Ironically, the forces that caused synthesizer design to move in this direction were largely the result of the success of Carlos’ own mega-hit Switched-On Bach. According to Ciani, the public’s attitude about the potential of the instrument was misdirected by that work. Her search for “a poetry of sound” was overwhelmed by wider cultural forces set in motion by Carlos’ success. The synthesizer became associated with classical music and classic sounds.

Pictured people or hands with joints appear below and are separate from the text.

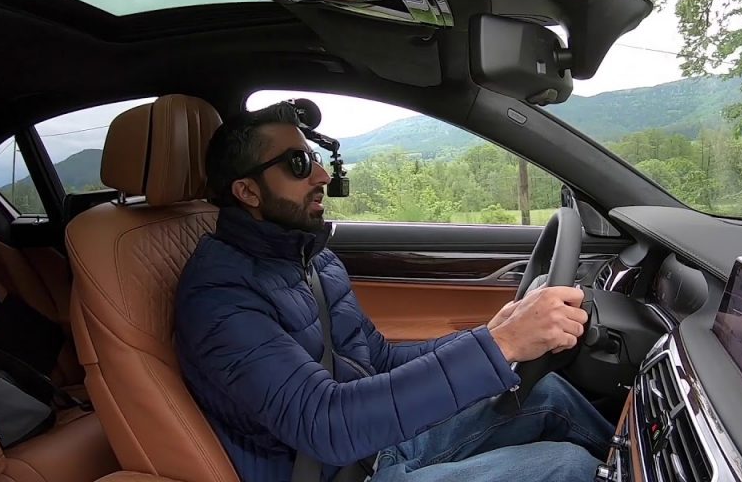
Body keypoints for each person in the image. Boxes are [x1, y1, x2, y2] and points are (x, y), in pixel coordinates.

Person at [174, 102, 614, 482]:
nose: (322, 175)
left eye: (315, 158)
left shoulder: (313, 260)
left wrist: (488, 336)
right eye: (298, 164)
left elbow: (379, 360)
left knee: (547, 394)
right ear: (248, 191)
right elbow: (326, 424)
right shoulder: (219, 298)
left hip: (377, 443)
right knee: (568, 467)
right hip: (339, 470)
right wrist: (501, 345)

Much that can be learned from this work relates to the role that constraints and quirkiness play in design. For example, early synthesizers had monophonic keyboards. Instrumentalists like Keith Emerson therefore thought of the Moog as like a saxophone or trumpet, playing it as a solo instrument. With the emergence later of polyphonic synthesizers, the keyboard reverted to the keyboard’s more typical role in the background [p. 206]. This is particularly interesting, given that polyphonic instruments can still be played monophonically.

When one of Moog’s engineers, Jon Weiss, went to visit Sun Ra, his synthesizer was not working as it was supposed to but he was using it to produce the most fabulous sounds. For Jon, this was the mark of an instrument as opposed to a machine. The authors generalize “It is departures from theoretical models of instruments—the unexpected resonances and the like—that make an instrument particularly valued [p. 223].”

For the attentive designer, there are lots of other lessons in this book. For example, through their interviews, Pinch and Trocco found that one of the things that worked best about the control panel for the Minimoog was the way in which knobs were staggered. “It turned out that having things not all in military formation made it a lot easier for someone to find a control.” Further, tactile controls like rocker switches permitted players to find their way around using feel [p.225]. And it is important in a musical instrument for the musician to be able to dynamically alter the sound in very small ways. “For many musicians, it is the pitch wheel on the Minimoog that enables them to make the instrument come alive. By bending a pitch or adding vibrato, a note can be given that special personal touch that violinists and guitarists find so important [p. 228].” These and similar lessons will, I think, have wide application in the design of instruments, even instruments that are used for purposes other than making music.

This is an easy book to recommend to anyone with an interest in instrument design. It reads like a novel, and its many insights will remain with me long after the details of its stories have faded from memory.